The 2017 tax reform act amended Section 174, effective for amounts paid or incurred in tax years beginning after December 31, 2021, to eliminate these options and require taxpayers to charge their R&E expenditures and software development costs (collectively, R&E expenditures) to a capital account. Capitalized costs are required to be amortized over five years (15 years for expenditures attributable to foreign research). Because taxpayers may claim the Section 41 R&E credit only for costs that are eligible to be treated as R&E expenditures under Section 174, it is expected that any amounts treated as qualified research expenditures for purposes of the R&E credit also will be capitalized under amended Section 174. 

Legislation is currently under consideration in the Senate that would reinstate on a temporary basis the previous Section 174 treatment of R&E expenditures. The House-passed ‘Build Back Better’ reconciliation bill would defer for four years the effective date of the 2017 capitalization and amortization requirement. If enacted, taxpayers with R&E expenses paid or incurred in tax years beginning before 2026 would continue to have the earlier options. 

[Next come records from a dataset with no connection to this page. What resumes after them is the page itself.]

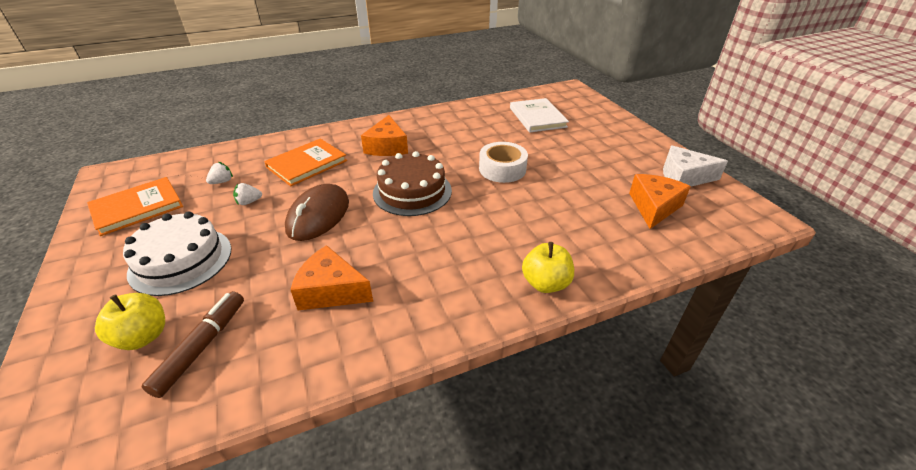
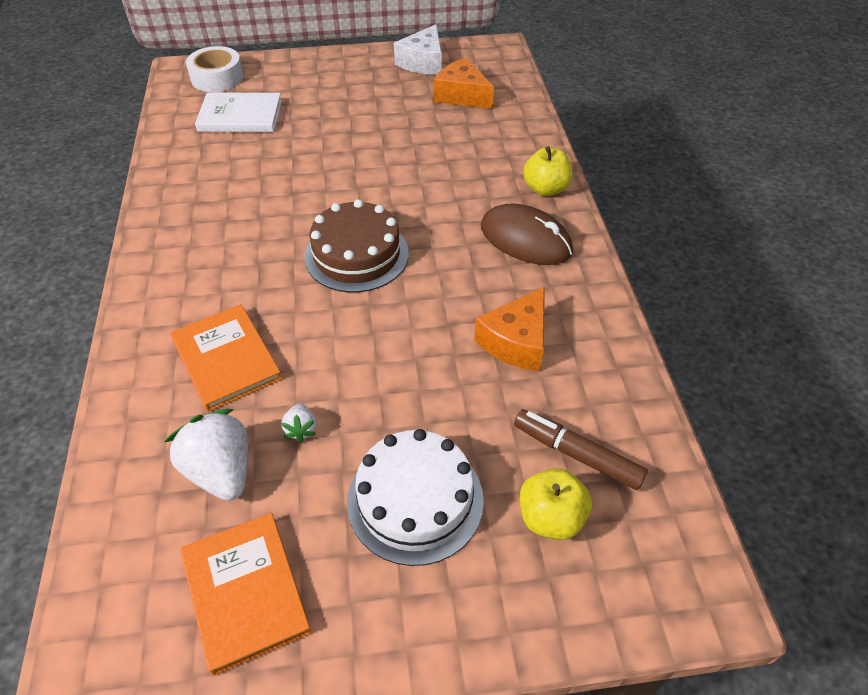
camera: 75 degrees left, 10 degrees up
(222, 182) = (221, 471): white strawberry -> white strawberry, size x2.09
(318, 215) = (370, 349): brown mouse -> brown mouse (525, 239)
(387, 147) = (228, 265): orange cheese -> none
(502, 169) = (346, 172): white tape -> white tape (217, 78)

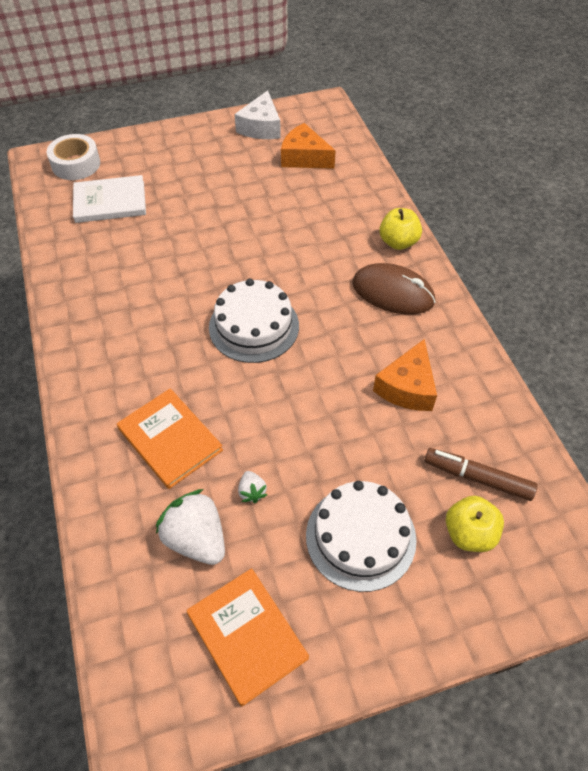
camera: 10 degrees left, 5 degrees up
(356, 255) = (254, 326): brown cake -> white cake

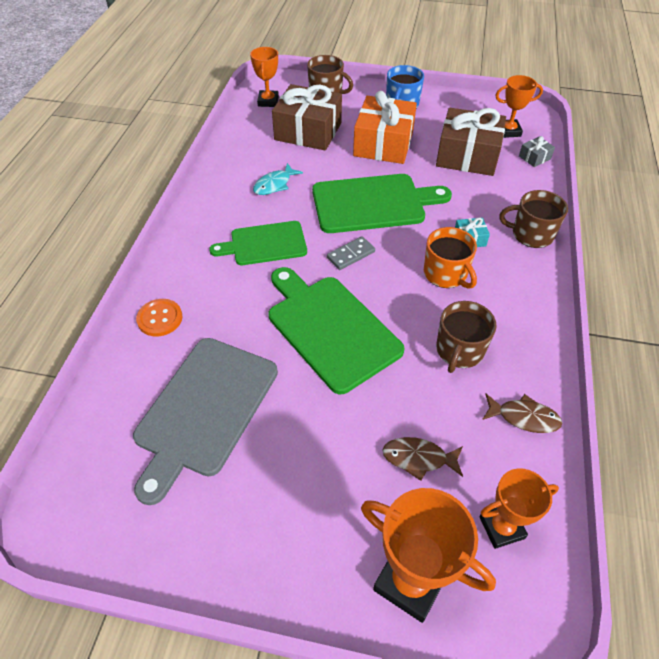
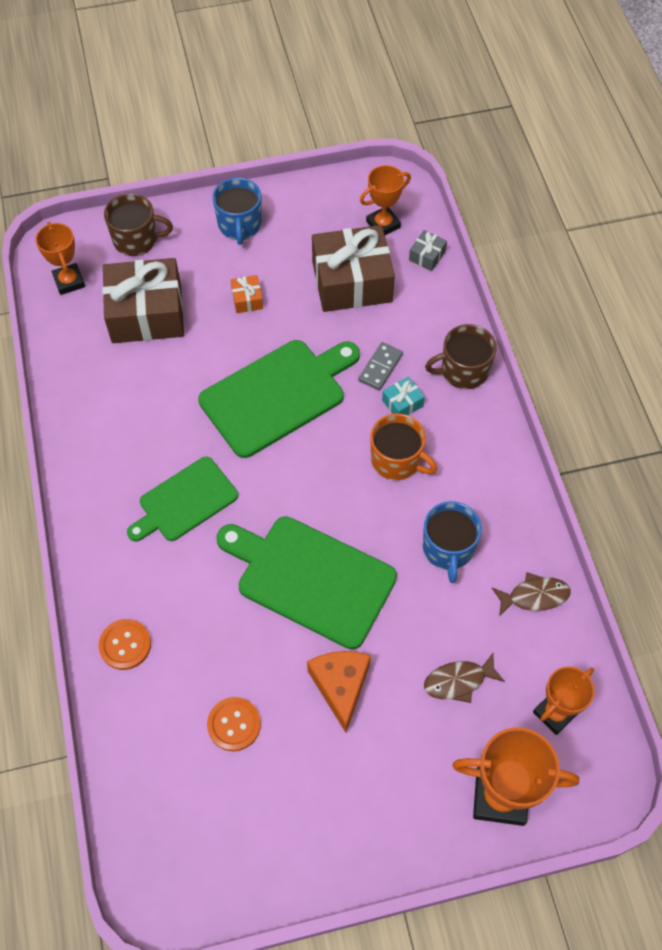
camera: 25 degrees left, 10 degrees up
(204, 409) = (234, 724): grey cutting board -> orange button
(274, 184) = (150, 412): turquoise fish -> none
(310, 418) = (340, 686): none -> orange cheese
(351, 255) = (287, 477): grey domino -> grey domino (380, 368)
(383, 144) = (247, 299): orange gift -> orange gift, size x0.42
(459, 350) = (448, 549): brown mug -> blue mug

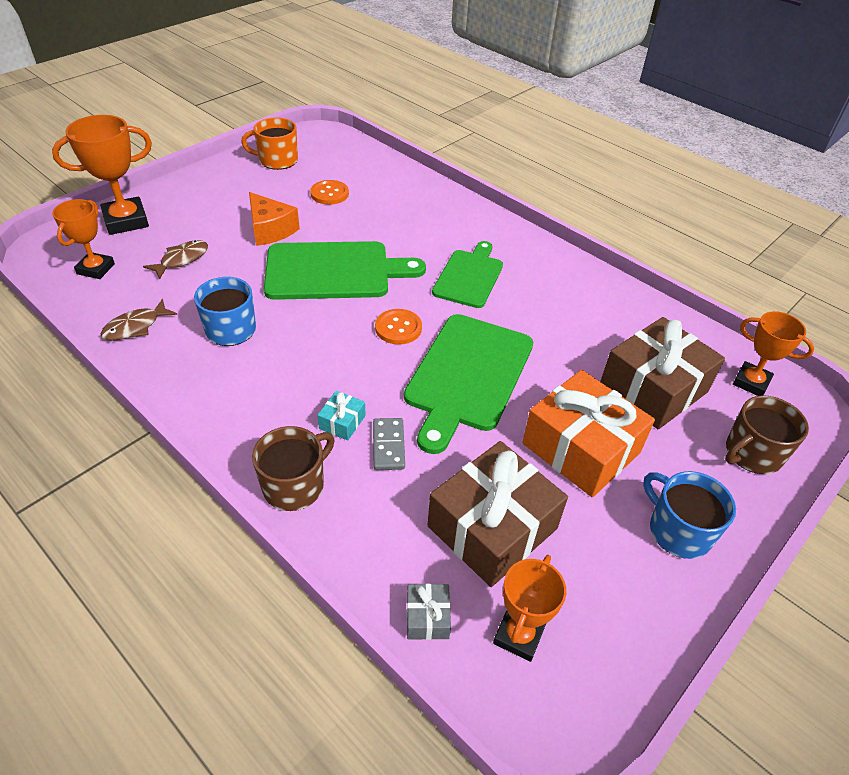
camera: 145 degrees right, 15 degrees down
(125, 645) = (431, 200): orange button -> orange button (398, 328)
(247, 299) = (581, 448): orange gift -> orange gift, size x2.39
(397, 460) = (316, 372): orange mug -> orange mug (277, 160)

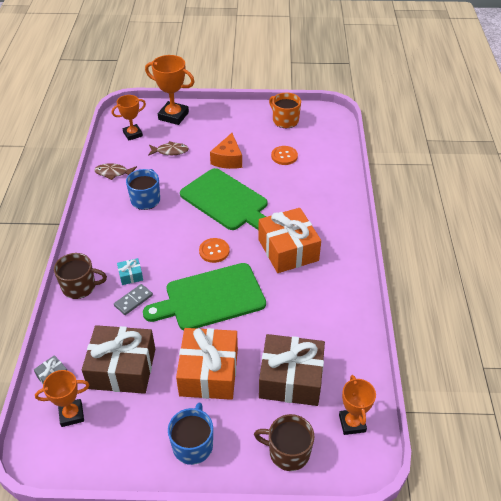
camera: 50 degrees right, 0 degrees up
(469, 276) = (288, 250): green cutting board -> orange gift

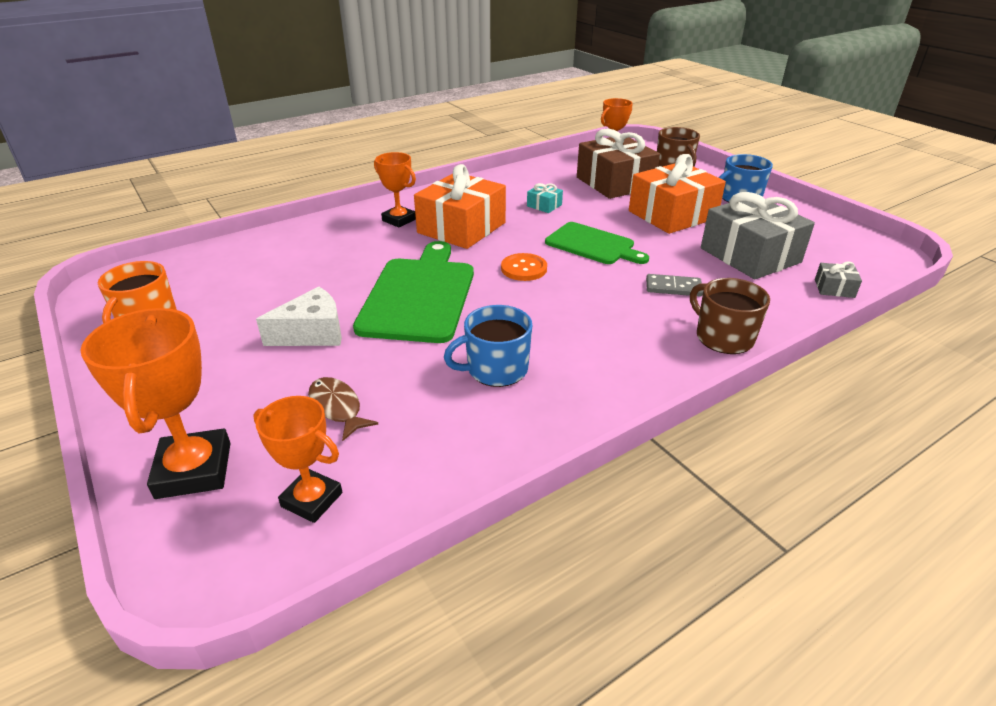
camera: 125 degrees left, 10 degrees down
(71, 414) = (835, 258): orange trophy -> orange trophy (399, 220)
(113, 173) = (469, 449): brown fish -> none
(122, 368) = (750, 255): brown gift -> grey gift
(130, 275) = (645, 307): turquoise gift -> turquoise gift (544, 205)
(210, 298) = (592, 245): green cutting board -> green cutting board, size x0.65
(228, 159) = (312, 333): orange cheese -> white cheese
(284, 156) = (264, 287): orange button -> none

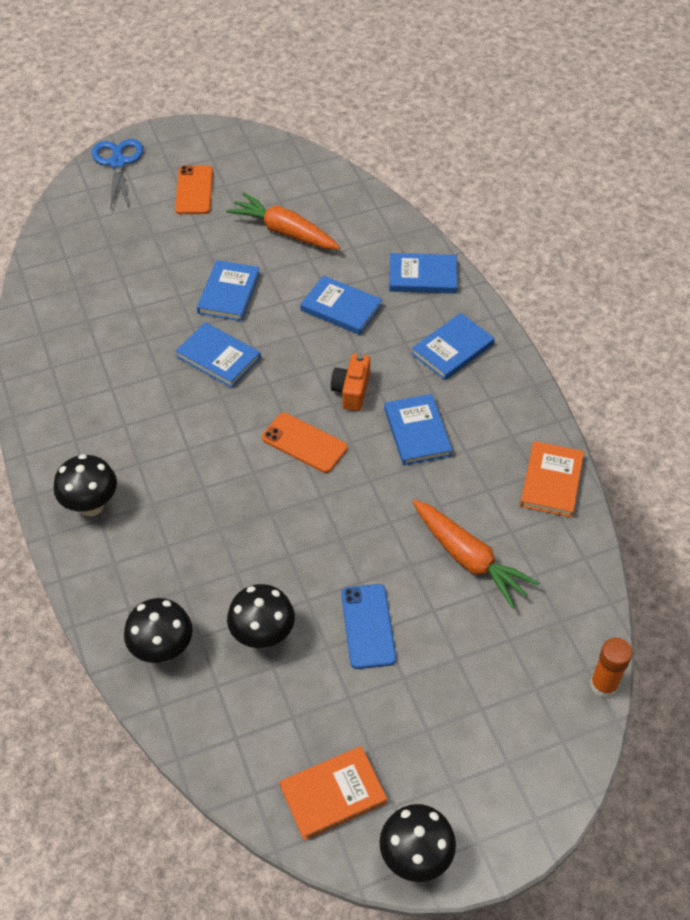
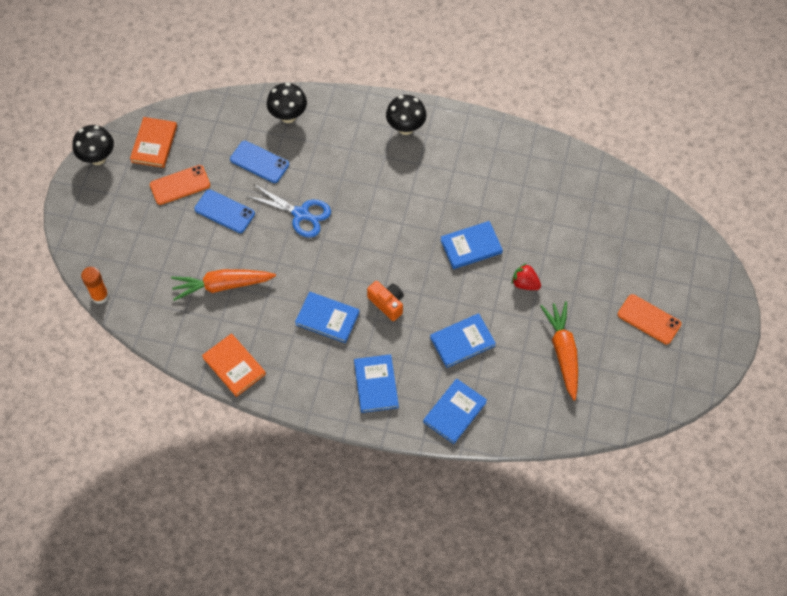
camera: 125 degrees right, 10 degrees up
(118, 163) = (714, 286): blue scissors -> blue scissors (301, 214)
(229, 293) = (525, 283): blue book -> red strawberry
(263, 636) = (259, 162): black mushroom -> blue phone
(284, 232) = (563, 352): orange carrot -> orange carrot turned 75 degrees counterclockwise
(304, 443) = (367, 253): orange phone -> orange phone (180, 185)

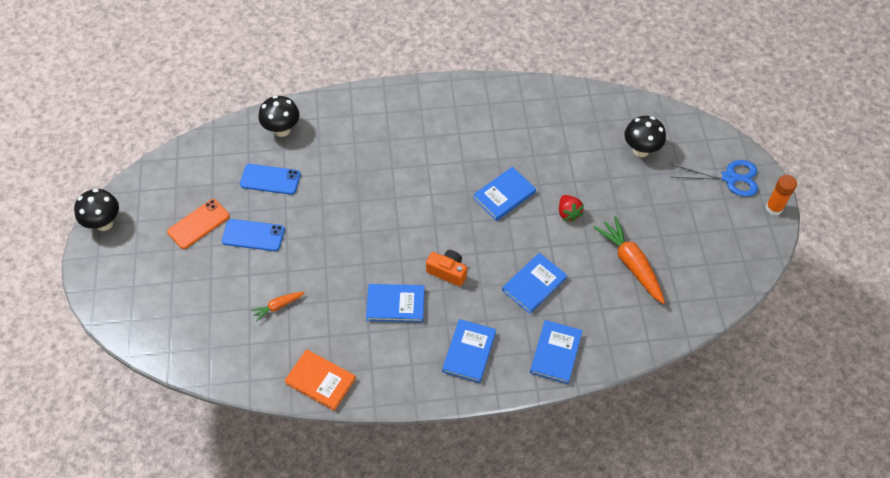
camera: 20 degrees left, 5 degrees down
(100, 296) = (154, 356): orange glue stick -> orange glue stick (774, 208)
(154, 144) = (158, 193): orange book -> none
(222, 285) = (278, 306): orange carrot -> orange carrot, size x0.51
(301, 214) = (330, 215): blue scissors -> blue scissors (729, 178)
(376, 384) = (469, 352): blue book -> blue book turned 45 degrees clockwise
(405, 128) = (398, 109): black mushroom -> black mushroom (641, 150)
(525, 283) = (568, 213): red strawberry -> red strawberry turned 120 degrees counterclockwise
(649, 319) = (693, 210): orange phone -> none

A change to the Section 163(j) interest deduction limitation also has gone into effect in 2022.  For tax years beginning after 2021, taxable income no longer is adjusted for depreciation, amortization, and depletion in arriving at adjusted taxable income (ATI), resulting in lower ATI and potentially a greater interest disallowance. The House-passed Build Back Better bill does not propose to delay or eliminate this change to the computation of ATI.